Chewing the pain, I reflected bitterly. Thousands of years of traditional morality have stipulated that men are the masters of the world and the family. In front of a successful wife, I lost my mentality, self-confidence, self-esteem and self-respect. As a man, I should be patient, tolerant and learn to restrain myself. When my wife is responsible for creating material wealth for her family, I should understand her more, support her, and strive to keep life calm, natural and relaxed, and get along with her equally.

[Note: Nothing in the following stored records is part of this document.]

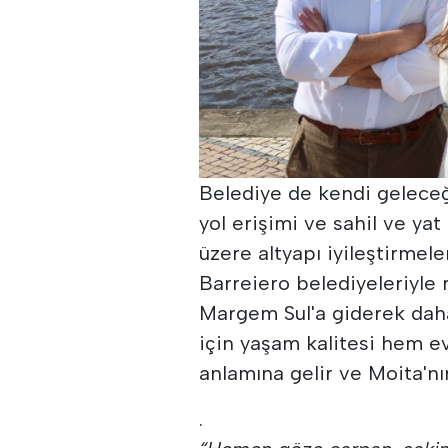
Belediye de kendi geleceği
yol erişimi ve sahil ve yat
üzere altyapı iyileştirme
Barreiero belediyeleriyle
Margem Sul'a giderek daha
için yaşam kalitesi hem e
anlamına gelir ve Moita'nı
.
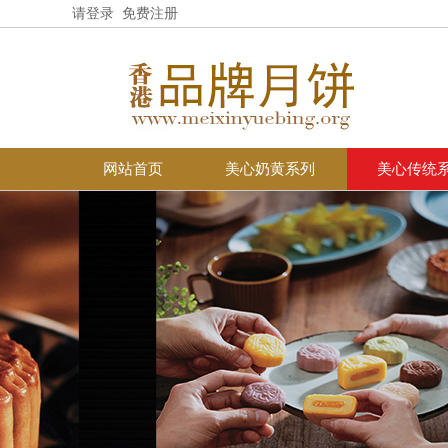
请登录
免费注册
网站首页
美心奶黄系列
美心传统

I began to treat life with a positive attitude. Every day, I dressed my daughter beautifully and sent her to school. I carefully cooked the dishes my wife loved according to the recipe. When I could not relieve my inner loss and distress, I forced myself to bury myself in the book and stop "burning". I also bought gifts. I went to see my parents and parents-in-law from time to time. I told them that my wife was busy and missed them very much. I specially asked me to visit them. When I went to my mother-in-law's house that day, my father-in-law had a heart attack and couldn't find a car for a while. I carried my father-in-law on my back and rushed to the hospital. When his wife came from work, his father-in-law had turned the corner. My mother-in-law took my wife's hand and praised my filial piety over and over again. My wife looked at me with tenderness. That night, my wife whispered in my ear that I was a real big husband, tolerant, magnanimous, self-respect and self-love.
Of course, I am not willing to bow down and be a "little man". The distance between my wife and I can only be narrowed, not widened. I keep trying to find a suitable job. Finally, I became a life insurance salesman. Over the years, I have accumulated a lot of experience in guessing others' psychology and persuading others. In the first month, my work achievements impressed my peers.
After a year of unemployment and returning to work, I feel great. We all have our own advantages. As long as we don't look down on ourselves, no one in the world can look down on you. Life is like a mountain road, with peaks and valleys, but the so-called peaks and turns are often among them.